When your creative feels a little flat what can you do to fix it?
Case-in-point: Interviews are something that I’ve thought about a lot because it’s a skill I rely on. I’ve had to interview everyone from a homeless man to the CEO of Intel. Interviews are used for brand stories, in testimonials, and yes, in documentaries.
Despite their versatility, 99% of creatives start to die inside when they hear the word “interview.” It’s easy to think about interviews like the cardboard of storytelling — you need it to ship the package, but boy is it dull.
How do you take something as common as cardboard and make it feel fresh?

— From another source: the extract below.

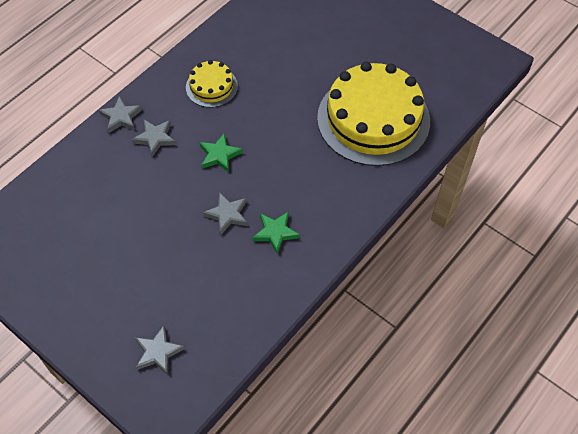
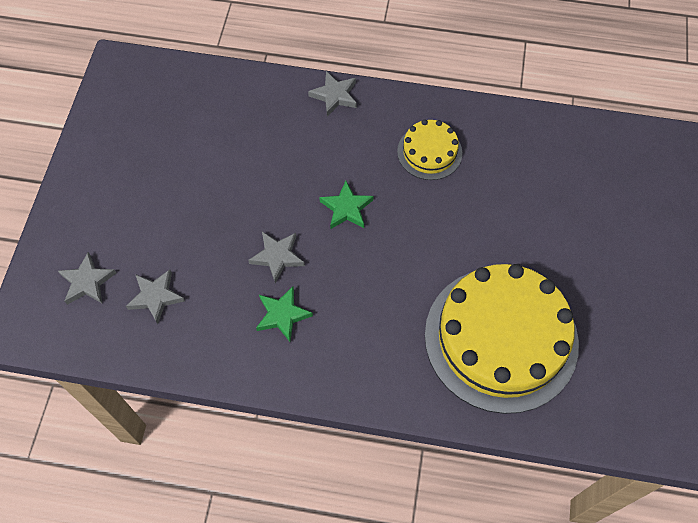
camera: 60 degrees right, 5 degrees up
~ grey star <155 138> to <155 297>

Enter Little Tickets. With this video JetBlue’s creative team took the concept of the interview and made it special again.
I know what you’re thinking: Round of applause for JetBlue, they spent a fortune and made a great ad. Okay, okay. So you’re not JetBlue. And maybe you don’t have a bucket of money to build a Lemony Snicket storefront on the streets of New York (although, that is super cute).
You don’t need to be at that level to take a worn out creative format and made it great. Let’s nerd out a little:
Lesson #1: Do the Opposite
The creative brief for Little Tickets could have been, “interviewing prospective customers about airline travel experiences.” That sounds pretty dull. I’m imagining a series of adults talking in annoyed tones about uncomfortable seats and overpriced bottled water.
JetBlue made interviews fresh by doing the opposite of what you would expect:
- Instead of adults, JetBlue interviewed children.
- Instead of deciding for them, they treated the children as the decision makers.
- Instead of kids getting a gift, the kids got to give a gift to their parents.
They were so thorough at doing the opposite, that they even built a whole tiny world as the interview setting for the video.
Lesson #2: Plan a Surprise
Little Tickets also leveraged off of a planned surprise. At the end of each interview the children were given the actual trip that they had dreamed about. It was a surprise ending for both the viewer and the children, and the twist kept the interaction fresh for everyone.
Lesson #3: Lead, Then Follow
The interviewer used a subtle skill that elevated Little Tickets from amusing to heartwarming. Can you guess what it is?
He listened. A good conversation starts with empathy and a genuine desire to understand what the other person is saying. The honest answers the children gave could never have been scripted.
Hive-five to Little Tickets for reinventing the interview!